----- The records -----
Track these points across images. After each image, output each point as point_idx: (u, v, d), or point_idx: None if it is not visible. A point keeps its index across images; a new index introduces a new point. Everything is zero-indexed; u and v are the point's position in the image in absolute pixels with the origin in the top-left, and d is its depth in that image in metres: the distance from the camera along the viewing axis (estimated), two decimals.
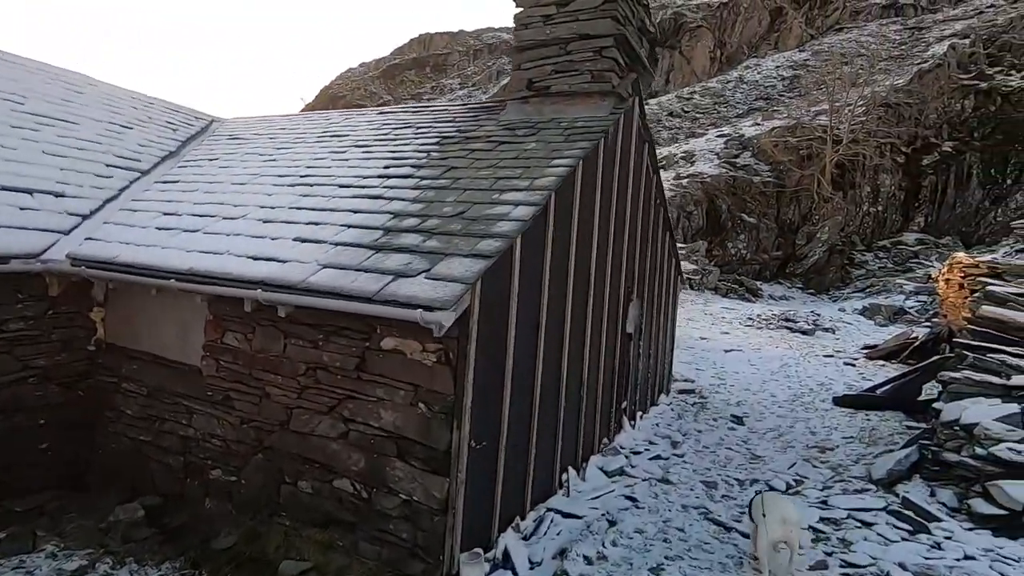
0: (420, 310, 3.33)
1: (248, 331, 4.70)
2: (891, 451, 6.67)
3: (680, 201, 26.13)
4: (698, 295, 21.75)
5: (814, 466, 6.50)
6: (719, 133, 33.70)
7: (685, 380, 10.50)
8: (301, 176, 6.01)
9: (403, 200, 4.90)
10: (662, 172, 28.48)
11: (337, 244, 4.34)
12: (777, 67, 43.80)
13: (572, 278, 5.28)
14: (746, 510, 4.54)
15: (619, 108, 6.16)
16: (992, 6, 38.48)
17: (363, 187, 5.37)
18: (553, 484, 5.33)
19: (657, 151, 32.36)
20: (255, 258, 4.38)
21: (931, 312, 18.15)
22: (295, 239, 4.57)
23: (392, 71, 74.77)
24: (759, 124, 32.23)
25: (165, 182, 6.68)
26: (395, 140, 6.58)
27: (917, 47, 37.07)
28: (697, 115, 41.19)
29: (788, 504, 4.02)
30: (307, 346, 4.39)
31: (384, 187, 5.26)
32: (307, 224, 4.80)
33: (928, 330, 13.31)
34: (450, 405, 3.78)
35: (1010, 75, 28.33)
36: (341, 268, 3.99)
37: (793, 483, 5.92)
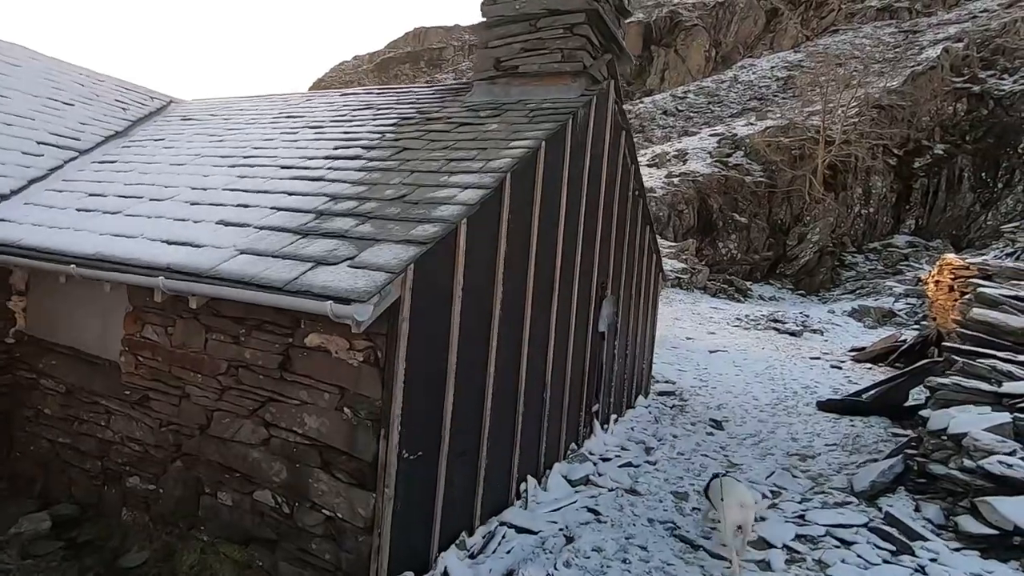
0: (330, 302, 2.88)
1: (168, 324, 4.24)
2: (875, 460, 6.30)
3: (671, 200, 25.79)
4: (687, 294, 21.39)
5: (793, 475, 6.11)
6: (712, 132, 33.38)
7: (666, 381, 10.12)
8: (244, 157, 5.54)
9: (345, 182, 4.45)
10: (655, 170, 28.33)
11: (262, 228, 3.89)
12: (772, 67, 43.59)
13: (533, 271, 4.84)
14: (703, 491, 4.88)
15: (591, 90, 5.73)
16: (986, 10, 38.36)
17: (306, 168, 4.91)
18: (509, 495, 4.90)
19: (650, 149, 31.95)
20: (169, 242, 3.92)
21: (920, 315, 17.90)
22: (218, 222, 4.11)
23: (386, 64, 74.02)
24: (752, 124, 31.93)
25: (102, 162, 6.19)
26: (351, 121, 6.12)
27: (911, 50, 36.91)
28: (691, 114, 40.90)
29: (744, 489, 4.37)
30: (228, 341, 3.93)
31: (328, 168, 4.81)
32: (236, 207, 4.34)
33: (917, 333, 13.00)
34: (377, 411, 3.34)
35: (1003, 79, 28.17)
36: (259, 254, 3.53)
37: (770, 494, 5.51)
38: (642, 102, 43.07)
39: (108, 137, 7.04)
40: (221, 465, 3.97)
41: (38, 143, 6.10)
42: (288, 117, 6.79)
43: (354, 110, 6.55)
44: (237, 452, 3.89)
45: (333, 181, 4.50)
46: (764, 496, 5.43)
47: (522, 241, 4.67)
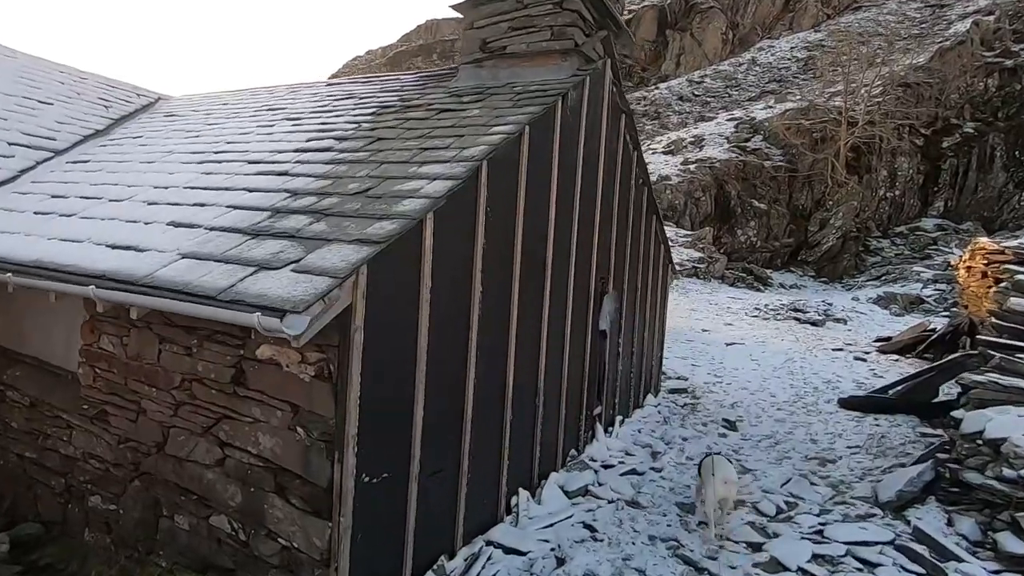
0: (258, 314, 2.53)
1: (123, 334, 3.94)
2: (902, 465, 5.80)
3: (687, 187, 25.13)
4: (704, 284, 20.79)
5: (811, 483, 5.64)
6: (730, 117, 32.45)
7: (678, 378, 9.66)
8: (215, 152, 5.23)
9: (309, 176, 4.10)
10: (670, 157, 27.60)
11: (212, 229, 3.56)
12: (791, 48, 42.33)
13: (519, 268, 4.45)
14: (697, 467, 5.11)
15: (584, 70, 5.29)
16: None
17: (273, 162, 4.57)
18: (498, 510, 4.54)
19: (665, 136, 31.04)
20: (114, 246, 3.62)
21: (950, 301, 17.11)
22: (169, 223, 3.79)
23: (399, 58, 73.64)
24: (771, 107, 30.93)
25: (75, 162, 5.93)
26: (331, 112, 5.77)
27: (938, 25, 35.51)
28: (708, 99, 39.90)
29: (731, 467, 4.76)
30: (181, 353, 3.62)
31: (296, 162, 4.47)
32: (192, 206, 4.02)
33: (947, 321, 12.32)
34: (330, 431, 3.00)
35: None
36: (201, 259, 3.20)
37: (784, 506, 5.07)
38: (657, 88, 42.13)
39: (87, 136, 6.80)
40: (178, 486, 3.68)
41: (9, 144, 5.87)
42: (269, 110, 6.47)
43: (336, 100, 6.19)
44: (193, 473, 3.59)
45: (297, 175, 4.16)
46: (779, 508, 4.99)
47: (505, 236, 4.27)
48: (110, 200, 4.54)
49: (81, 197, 4.76)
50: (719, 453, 5.29)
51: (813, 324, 15.74)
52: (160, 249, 3.41)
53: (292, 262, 2.93)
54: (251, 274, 2.90)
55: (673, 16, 48.10)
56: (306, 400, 3.07)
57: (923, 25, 37.14)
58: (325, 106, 6.04)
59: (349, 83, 6.98)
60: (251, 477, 3.31)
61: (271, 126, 5.73)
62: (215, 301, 2.73)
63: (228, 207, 3.83)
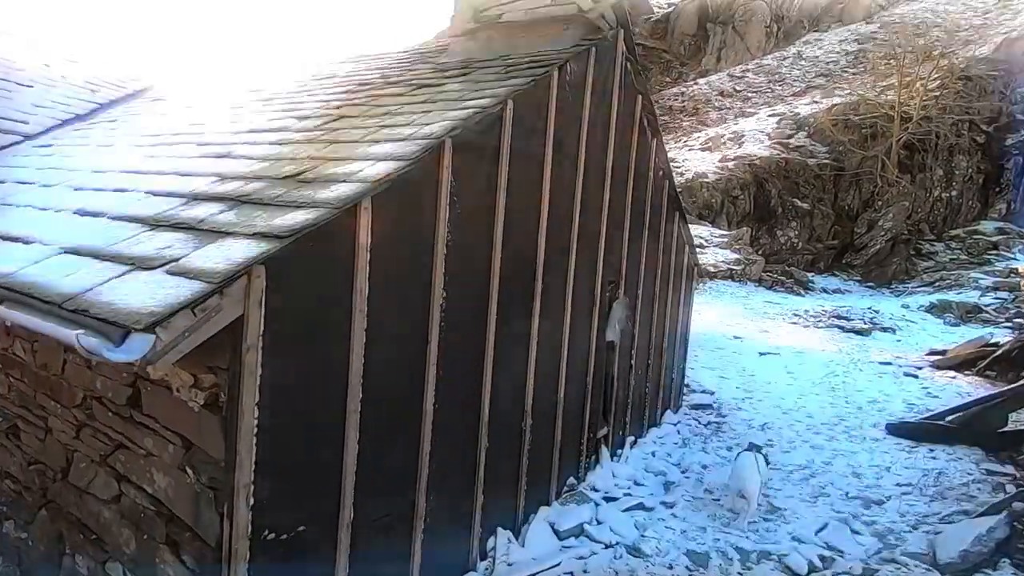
0: (79, 331, 1.90)
1: (34, 339, 3.41)
2: (966, 513, 4.88)
3: (725, 185, 23.91)
4: (740, 287, 19.66)
5: (853, 530, 4.77)
6: (772, 112, 30.90)
7: (703, 391, 8.79)
8: (173, 135, 4.71)
9: (249, 158, 3.49)
10: (707, 154, 26.38)
11: (116, 218, 2.98)
12: (841, 41, 40.27)
13: (499, 270, 3.74)
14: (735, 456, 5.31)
15: (589, 39, 4.54)
16: None
17: (221, 144, 3.99)
18: (470, 555, 3.86)
19: (704, 132, 29.70)
20: (5, 238, 3.07)
21: (1013, 311, 15.62)
22: (76, 211, 3.23)
23: None
24: (817, 102, 29.29)
25: (40, 146, 5.51)
26: (307, 91, 5.19)
27: (1004, 15, 33.18)
28: (749, 94, 38.27)
29: (762, 463, 5.00)
30: (82, 364, 3.05)
31: (244, 143, 3.89)
32: (112, 191, 3.47)
33: (1013, 335, 11.06)
34: (220, 475, 2.36)
35: None
36: (81, 254, 2.61)
37: (818, 561, 4.23)
38: (696, 83, 40.69)
39: (66, 120, 6.40)
40: (79, 521, 3.12)
41: None
42: (249, 91, 5.93)
43: (317, 80, 5.62)
44: (91, 508, 3.02)
45: (238, 157, 3.56)
46: (811, 565, 4.15)
47: (479, 231, 3.58)
48: (41, 186, 4.04)
49: (18, 183, 4.29)
50: (759, 448, 5.37)
51: (858, 333, 14.51)
52: (47, 242, 2.84)
53: (171, 261, 2.30)
54: (119, 275, 2.28)
55: (714, 9, 46.43)
56: (196, 434, 2.45)
57: (987, 15, 34.81)
58: (305, 86, 5.47)
59: (338, 64, 6.38)
60: (144, 522, 2.71)
61: (240, 108, 5.18)
62: (59, 309, 2.12)
63: (147, 192, 3.25)
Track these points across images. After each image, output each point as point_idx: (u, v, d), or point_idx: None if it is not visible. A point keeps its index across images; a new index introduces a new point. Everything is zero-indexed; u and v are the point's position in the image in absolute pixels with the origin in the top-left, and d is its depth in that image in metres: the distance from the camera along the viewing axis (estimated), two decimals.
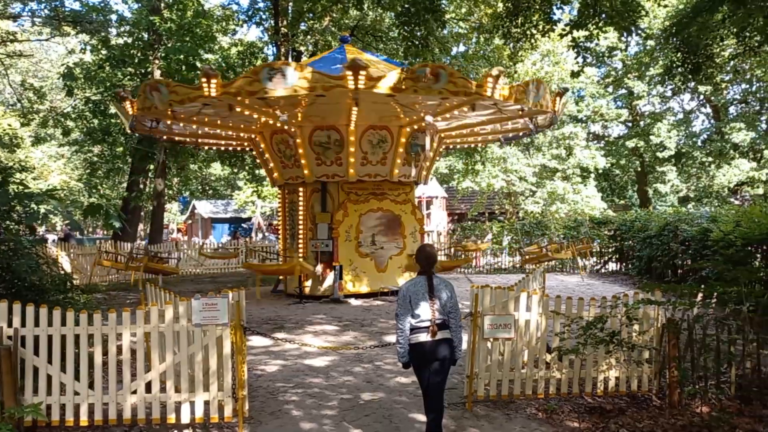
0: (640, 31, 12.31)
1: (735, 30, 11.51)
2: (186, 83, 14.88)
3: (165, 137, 16.82)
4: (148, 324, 6.50)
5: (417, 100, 12.17)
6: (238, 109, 12.25)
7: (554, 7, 10.90)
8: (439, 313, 5.41)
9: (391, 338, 9.90)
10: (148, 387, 6.49)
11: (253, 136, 15.58)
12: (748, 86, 34.84)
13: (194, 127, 14.85)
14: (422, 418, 5.79)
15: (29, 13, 23.41)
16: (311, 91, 10.59)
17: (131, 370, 6.76)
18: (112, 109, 21.49)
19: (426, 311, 5.38)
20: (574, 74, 12.32)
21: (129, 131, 15.28)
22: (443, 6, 11.61)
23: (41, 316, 6.32)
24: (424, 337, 5.37)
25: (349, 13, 24.43)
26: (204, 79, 10.78)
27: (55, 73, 35.92)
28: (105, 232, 35.73)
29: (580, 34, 10.53)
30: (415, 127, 14.61)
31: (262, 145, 15.32)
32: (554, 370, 7.17)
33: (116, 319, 6.46)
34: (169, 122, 13.98)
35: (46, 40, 31.18)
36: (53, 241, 23.18)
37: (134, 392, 6.41)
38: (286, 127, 13.83)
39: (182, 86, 11.91)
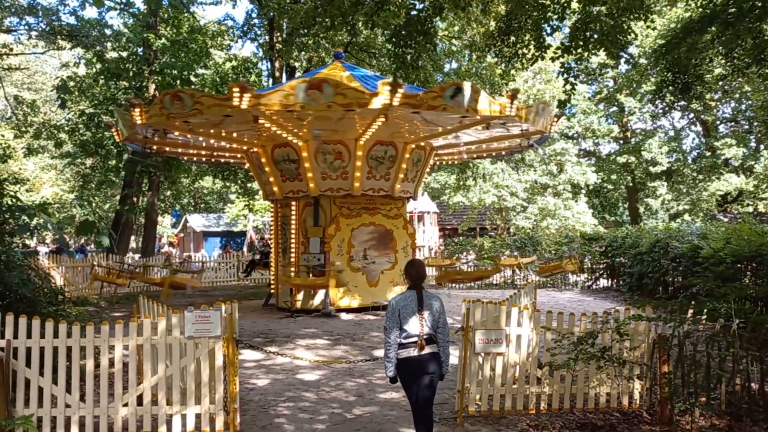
0: (627, 55, 12.51)
1: (724, 51, 11.63)
2: None
3: (156, 149, 16.62)
4: (140, 336, 6.50)
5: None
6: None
7: (544, 31, 10.91)
8: (428, 328, 5.44)
9: (382, 353, 9.90)
10: (140, 399, 6.48)
11: (254, 149, 15.30)
12: (737, 105, 35.23)
13: (190, 138, 14.75)
14: None
15: (26, 27, 23.44)
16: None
17: (123, 383, 6.75)
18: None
19: (415, 326, 5.41)
20: (561, 103, 11.65)
21: (121, 141, 15.17)
22: (436, 26, 11.69)
23: (33, 327, 6.32)
24: (411, 351, 5.39)
25: (343, 30, 24.60)
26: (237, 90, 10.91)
27: (49, 86, 35.93)
28: (93, 246, 35.65)
29: (569, 57, 10.53)
30: (421, 144, 15.04)
31: (263, 159, 15.12)
32: (545, 386, 7.19)
33: (108, 332, 6.47)
34: (176, 133, 13.89)
35: (42, 53, 31.20)
36: (45, 254, 23.07)
37: (125, 405, 6.40)
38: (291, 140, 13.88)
39: (209, 96, 11.92)
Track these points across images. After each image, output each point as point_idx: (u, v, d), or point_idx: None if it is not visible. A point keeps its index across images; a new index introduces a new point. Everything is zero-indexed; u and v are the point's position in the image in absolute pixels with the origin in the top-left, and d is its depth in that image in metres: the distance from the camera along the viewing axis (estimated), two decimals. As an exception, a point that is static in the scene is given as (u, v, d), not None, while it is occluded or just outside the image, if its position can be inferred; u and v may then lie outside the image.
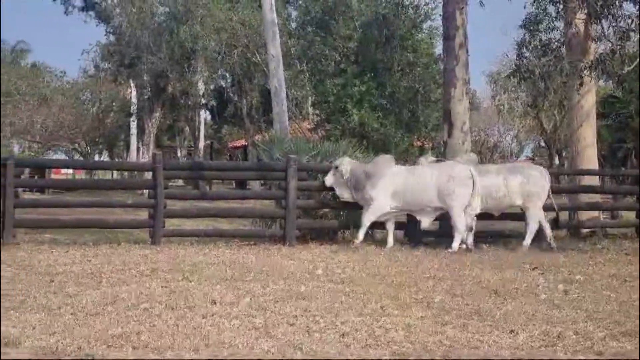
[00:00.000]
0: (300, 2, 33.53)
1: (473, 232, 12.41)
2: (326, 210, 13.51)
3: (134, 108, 40.01)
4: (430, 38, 25.40)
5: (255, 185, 27.37)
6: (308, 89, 29.55)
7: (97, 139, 46.62)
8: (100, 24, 37.98)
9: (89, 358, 5.07)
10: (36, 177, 28.81)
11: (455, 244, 12.00)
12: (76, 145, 44.59)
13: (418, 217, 12.54)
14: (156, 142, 39.94)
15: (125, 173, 41.18)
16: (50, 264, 9.34)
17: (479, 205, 12.39)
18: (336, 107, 23.77)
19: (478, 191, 12.27)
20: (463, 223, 12.13)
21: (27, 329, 5.74)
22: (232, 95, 39.15)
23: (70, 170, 44.86)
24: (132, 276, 8.49)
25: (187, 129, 45.24)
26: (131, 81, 38.92)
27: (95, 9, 37.66)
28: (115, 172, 41.64)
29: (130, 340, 5.48)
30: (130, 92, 40.44)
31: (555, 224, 13.56)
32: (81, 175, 44.75)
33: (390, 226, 12.63)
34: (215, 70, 37.11)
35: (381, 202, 12.24)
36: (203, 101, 39.40)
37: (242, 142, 43.45)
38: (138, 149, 40.65)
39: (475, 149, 24.66)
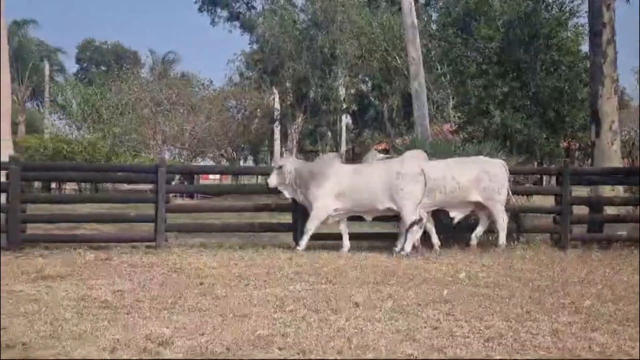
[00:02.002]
0: (441, 4, 33.36)
1: (421, 231, 11.75)
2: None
3: (277, 114, 40.82)
4: (577, 35, 24.62)
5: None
6: (449, 91, 29.29)
7: (242, 145, 47.80)
8: (244, 33, 39.13)
9: (237, 358, 5.23)
10: (185, 182, 29.85)
11: (408, 246, 11.46)
12: (222, 151, 45.92)
13: (367, 218, 12.14)
14: (299, 147, 40.63)
15: (270, 178, 41.89)
16: (199, 267, 9.65)
17: (428, 202, 11.71)
18: (478, 109, 23.39)
19: (426, 188, 11.59)
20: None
21: (178, 330, 5.97)
22: (372, 99, 39.39)
23: (218, 176, 46.20)
24: (277, 279, 8.67)
25: (329, 133, 45.75)
26: (274, 88, 39.75)
27: (239, 19, 38.80)
28: (259, 177, 42.55)
29: (276, 341, 5.61)
30: (274, 99, 41.28)
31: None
32: (227, 180, 46.02)
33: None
34: (355, 74, 37.42)
35: (324, 204, 11.78)
36: (344, 106, 39.77)
37: (384, 145, 43.55)
38: (281, 154, 41.39)
39: (625, 150, 23.64)
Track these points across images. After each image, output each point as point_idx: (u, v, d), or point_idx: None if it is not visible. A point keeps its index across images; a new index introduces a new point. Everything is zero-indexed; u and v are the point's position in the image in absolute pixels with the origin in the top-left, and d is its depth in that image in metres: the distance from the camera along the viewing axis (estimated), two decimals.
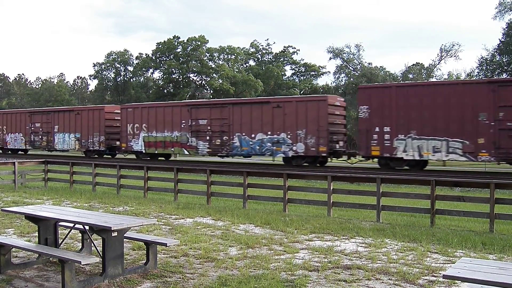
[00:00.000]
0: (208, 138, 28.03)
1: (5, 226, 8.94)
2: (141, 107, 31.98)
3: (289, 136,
-----
Work to complete —
Print, exactly as written, the lines from the one containing "12: (76, 145, 44.59)" to the end of the material, both ends included, and nothing else; no pictures.

Task response —
12: (76, 145, 44.59)
13: (418, 217, 12.54)
14: (156, 142, 39.94)
15: (125, 173, 41.18)
16: (50, 264, 9.34)
17: (479, 205, 12.39)
18: (336, 107, 23.77)
19: (478, 191, 12.27)
20: (463, 223, 12.13)
21: (27, 329, 5.74)
22: (232, 95, 39.15)
23: (70, 170, 44.86)
24: (132, 276, 8.49)
25: (187, 129, 45.24)
26: (131, 81, 38.92)
27: (95, 9, 37.66)
28: (115, 172, 41.64)
29: (130, 340, 5.48)
30: (130, 92, 40.44)
31: (555, 224, 13.56)
32: (81, 175, 44.75)
33: (390, 226, 12.63)
34: (215, 70, 37.11)
35: (381, 202, 12.24)
36: (203, 101, 39.40)
37: (242, 142, 43.45)
38: (138, 149, 40.65)
39: (475, 149, 24.66)
[00:02.002]
0: (441, 4, 33.36)
1: (421, 231, 11.75)
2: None
3: (277, 114, 40.82)
4: (577, 35, 24.62)
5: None
6: (449, 91, 29.29)
7: (242, 145, 47.80)
8: (244, 33, 39.13)
9: (237, 358, 5.23)
10: (185, 182, 29.85)
11: (408, 246, 11.46)
12: (222, 151, 45.92)
13: (367, 218, 12.14)
14: (299, 147, 40.63)
15: (270, 178, 41.89)
16: (199, 267, 9.65)
17: (428, 202, 11.71)
18: (478, 109, 23.39)
19: (426, 188, 11.59)
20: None
21: (178, 330, 5.97)
22: (372, 99, 39.39)
23: (218, 176, 46.20)
24: (277, 279, 8.67)
25: (329, 133, 45.75)
26: (274, 88, 39.75)
27: (239, 19, 38.80)
28: (259, 177, 42.55)
29: (276, 341, 5.61)
30: (274, 99, 41.28)
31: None
32: (227, 180, 46.02)
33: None
34: (355, 74, 37.42)
35: (324, 204, 11.78)
36: (344, 106, 39.77)
37: (384, 145, 43.55)
38: (281, 154, 41.39)
39: (625, 150, 23.64)
Track these points across images. After each image, output each point as point_idx: (u, v, d), or point_idx: None if it is not visible. A point keeps its index across images; a new index introduces a new point. Everything is zero-indexed; u and v are the point's position in the image in absolute pixels with the origin in the top-left, and d is its depth in that image in metres: the distance from the camera along the viewing axis (estimated), two decimals.
[00:00.000]
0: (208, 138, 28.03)
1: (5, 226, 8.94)
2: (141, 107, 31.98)
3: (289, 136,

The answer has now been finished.